Thursday, December 27, 2007
Check out "Weaponology 2" on the Military Channel
I became an Army Ranger in June, 1970 (Ranger class 13-70) while stationed at what was then the “Ranger Department” at Fort Benning. At the time there wasn’t a Ranger Regiment and the only active Rangers were either with me at the Army’s Ranger School, assigned to one of the Army’s regular or airborne units or serving in one of the Ranger Companies in Vietnam.
Although I didn’t serve with those legendary Ranger units (I was a platoon leader with the First “Air” Cav), my Ranger training helped me adapt to the brutal war in Vietnam. With the mentoring of a couple of excellent sergeants, then-Lieutenant Grist began his real education in the craft of war.
Remembering the lessons of some of history’s famous Rangers like Major Robert Rogers of the legendary Roger’s Rangers of the mid-1700s, I learned to read the signs left by the enemy on jungle trails (“trotters” as we referred to them). My sergeants also taught me the art of locating bunker complexes, how to recognizing the smell of the enemy (which is determined by both heritage and diet), the necessity of thinking like a warrior every minute of every day and many, many other things that helped ensure our survival in combat.
I'm nothing special - just an old soldier who’s been around long enough to have served in both Vietnam and Iraq. There are untold numbers of others who have served in more wars and who endured many more horrible experiences than me. I have known or talked to many of these soldiers and I am awed by their courage and sacrifice.
Over the last year, I’ve discovered that participating in the world of blogging opens doors to many parts of the world. Emails from various countries in Europe, Asia and the Middle East have inspired me to continue to write about the War on Terror. Veterans and active members of our military and the military of other nations have written to share experiences or give support to our troops.

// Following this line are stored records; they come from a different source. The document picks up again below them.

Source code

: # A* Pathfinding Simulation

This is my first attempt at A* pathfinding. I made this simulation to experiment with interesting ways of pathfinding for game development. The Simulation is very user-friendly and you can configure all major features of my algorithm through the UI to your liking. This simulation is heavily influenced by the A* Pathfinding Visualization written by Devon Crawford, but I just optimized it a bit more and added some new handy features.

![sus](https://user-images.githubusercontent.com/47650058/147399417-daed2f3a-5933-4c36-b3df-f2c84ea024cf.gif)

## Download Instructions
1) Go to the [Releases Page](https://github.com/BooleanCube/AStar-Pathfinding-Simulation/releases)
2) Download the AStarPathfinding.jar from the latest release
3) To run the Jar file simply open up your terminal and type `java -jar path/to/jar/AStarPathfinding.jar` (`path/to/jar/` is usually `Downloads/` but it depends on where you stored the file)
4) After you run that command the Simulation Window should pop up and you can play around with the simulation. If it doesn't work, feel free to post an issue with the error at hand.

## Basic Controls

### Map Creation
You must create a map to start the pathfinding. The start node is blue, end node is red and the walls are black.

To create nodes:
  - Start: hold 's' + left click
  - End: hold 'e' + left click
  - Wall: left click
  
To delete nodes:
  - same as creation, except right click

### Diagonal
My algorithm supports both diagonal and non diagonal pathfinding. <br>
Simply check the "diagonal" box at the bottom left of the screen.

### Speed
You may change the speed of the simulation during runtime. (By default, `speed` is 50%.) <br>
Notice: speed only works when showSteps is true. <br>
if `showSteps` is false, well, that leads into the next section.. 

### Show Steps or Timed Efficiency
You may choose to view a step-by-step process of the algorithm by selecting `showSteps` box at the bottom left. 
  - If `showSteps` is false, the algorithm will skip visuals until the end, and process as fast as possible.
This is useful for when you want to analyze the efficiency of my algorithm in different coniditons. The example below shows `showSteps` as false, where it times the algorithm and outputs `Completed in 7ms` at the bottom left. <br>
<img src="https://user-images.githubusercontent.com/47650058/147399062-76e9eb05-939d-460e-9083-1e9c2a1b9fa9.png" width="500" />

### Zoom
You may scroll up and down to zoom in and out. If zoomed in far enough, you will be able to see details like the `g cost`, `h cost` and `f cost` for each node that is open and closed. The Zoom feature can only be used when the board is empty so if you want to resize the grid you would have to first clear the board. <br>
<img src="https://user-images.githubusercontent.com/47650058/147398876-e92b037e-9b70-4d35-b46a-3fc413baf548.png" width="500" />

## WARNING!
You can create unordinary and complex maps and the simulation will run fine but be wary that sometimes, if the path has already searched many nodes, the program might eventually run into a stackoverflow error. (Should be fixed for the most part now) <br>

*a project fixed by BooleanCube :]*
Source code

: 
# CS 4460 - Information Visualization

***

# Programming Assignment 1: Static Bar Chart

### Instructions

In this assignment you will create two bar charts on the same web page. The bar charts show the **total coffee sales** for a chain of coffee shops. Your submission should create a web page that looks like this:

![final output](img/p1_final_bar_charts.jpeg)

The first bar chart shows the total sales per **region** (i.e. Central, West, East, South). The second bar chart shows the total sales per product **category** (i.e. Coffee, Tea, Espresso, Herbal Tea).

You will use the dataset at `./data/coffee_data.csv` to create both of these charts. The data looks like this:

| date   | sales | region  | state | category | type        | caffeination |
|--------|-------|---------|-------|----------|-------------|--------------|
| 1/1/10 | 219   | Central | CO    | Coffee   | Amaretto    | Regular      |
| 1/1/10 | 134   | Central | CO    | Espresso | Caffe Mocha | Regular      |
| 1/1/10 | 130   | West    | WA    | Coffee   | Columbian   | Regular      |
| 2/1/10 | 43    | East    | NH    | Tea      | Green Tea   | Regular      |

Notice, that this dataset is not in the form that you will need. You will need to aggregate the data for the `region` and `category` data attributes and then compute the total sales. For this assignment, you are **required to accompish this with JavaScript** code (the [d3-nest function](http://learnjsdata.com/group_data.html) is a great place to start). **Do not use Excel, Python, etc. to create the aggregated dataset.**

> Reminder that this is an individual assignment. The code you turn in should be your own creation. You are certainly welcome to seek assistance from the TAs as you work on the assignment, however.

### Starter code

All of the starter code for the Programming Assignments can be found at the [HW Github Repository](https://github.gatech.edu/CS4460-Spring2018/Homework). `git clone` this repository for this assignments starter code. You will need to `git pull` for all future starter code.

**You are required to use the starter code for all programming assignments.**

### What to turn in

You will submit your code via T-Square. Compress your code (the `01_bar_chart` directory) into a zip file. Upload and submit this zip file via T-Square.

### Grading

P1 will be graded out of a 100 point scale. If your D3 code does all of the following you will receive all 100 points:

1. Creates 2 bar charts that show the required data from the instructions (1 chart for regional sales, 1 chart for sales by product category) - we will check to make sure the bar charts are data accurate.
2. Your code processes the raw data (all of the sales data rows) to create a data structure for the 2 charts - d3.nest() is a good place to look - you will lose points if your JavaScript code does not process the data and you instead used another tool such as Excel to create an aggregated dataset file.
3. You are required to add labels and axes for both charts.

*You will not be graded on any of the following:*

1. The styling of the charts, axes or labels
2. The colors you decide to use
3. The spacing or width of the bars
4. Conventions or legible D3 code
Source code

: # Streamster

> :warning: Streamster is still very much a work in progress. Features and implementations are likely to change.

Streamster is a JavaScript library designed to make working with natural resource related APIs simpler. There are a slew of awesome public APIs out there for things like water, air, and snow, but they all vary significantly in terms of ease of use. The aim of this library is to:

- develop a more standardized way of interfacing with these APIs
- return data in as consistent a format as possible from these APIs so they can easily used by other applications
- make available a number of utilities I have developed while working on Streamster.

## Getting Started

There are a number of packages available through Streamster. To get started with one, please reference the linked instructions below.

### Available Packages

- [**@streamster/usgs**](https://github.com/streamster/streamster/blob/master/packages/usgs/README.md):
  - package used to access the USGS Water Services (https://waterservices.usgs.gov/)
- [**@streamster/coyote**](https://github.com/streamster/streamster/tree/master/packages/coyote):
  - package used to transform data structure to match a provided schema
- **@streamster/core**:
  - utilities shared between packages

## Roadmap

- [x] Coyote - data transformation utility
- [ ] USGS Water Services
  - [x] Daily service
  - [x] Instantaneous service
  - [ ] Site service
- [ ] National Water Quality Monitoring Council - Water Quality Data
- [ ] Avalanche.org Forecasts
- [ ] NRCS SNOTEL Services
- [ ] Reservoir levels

One of the emails came from a British production company that films the series "Weaponology" which can be viewed on the Military Channel. They were filming the second season of this program, Weaponology 2, which would focus on the various special operations forces throughout the world. One program was about the Army Rangers. I guess they couldn’t believe an old Ranger from the 1970s was still serving in the Army.
When this company asked to interview me, I had to go through my chain of command in the First Army all the way to the commanding general, Lieutenant General Russel Honore, to get permission for these guys to talk to me. The interview finally took place at the Orlando reserve center and the Army Ranger program first aired on December 18th.
So if you happen to watch this program on the Military Channel and you see a few segments with some old soldier named Grist – yeah, it is this old Vietnam/Iraq war veteran. (The above photo is me in Vietnam in 1970.)